## Consigne
D'après l'extrait du document, à qui Matt Wagner a-t-il confié la mise en couleurs ?
____ Extrait du document
Cette histoire est un véritable joyau tant pour son scénario que pour ses illustrations. Matt Wagner en est le scénariste, le dessinateur et l'encreur. Il a confié la mise en couleurs à Joe Matt (un incroyable créateur de comics tels que Spent, mais c'est une autre histoire). Seul maître à bord, Matt Wagner entremêle de manière exemplaire le scénario, aux mises en page inventives, aux extraits de journaux intimes des uns et des autres, aux différentes permutations entre les couples, à un casse impossible à réussir que Batman doit déjouer. Chaque rebondissement s'intègre parfaitement à la logique des personnages. Chaque individu a sa personnalité propre et les monologues intérieurs permettent de faire jouer le contraste entre Batman et Grendel et entre les 2 dames. Les combats entre les 2 sortent des habituels échanges d'horions grâce aux commentaires mais aussi aux dessins : à ce titre le dernier affrontement est présenté en une page comportant 30 cases dessinant un ballet de toute beauté. La mise en couleurs (à l'ancienne, sans ordinateur) complète parfaitement la richesse du récit tant par les contrastes que par les motifs (ah, les tapis magnifiques !). N'hésitez pas à utiliser la fonction "cliquez pour feuilleter" pour avoir un aperçu de ces pages.
________
____ Section des données
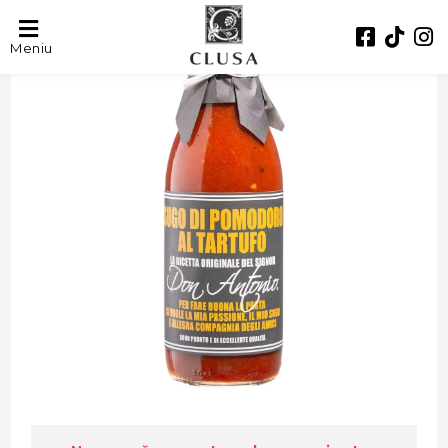
Meniu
________
## Résultat
À Joe Matt.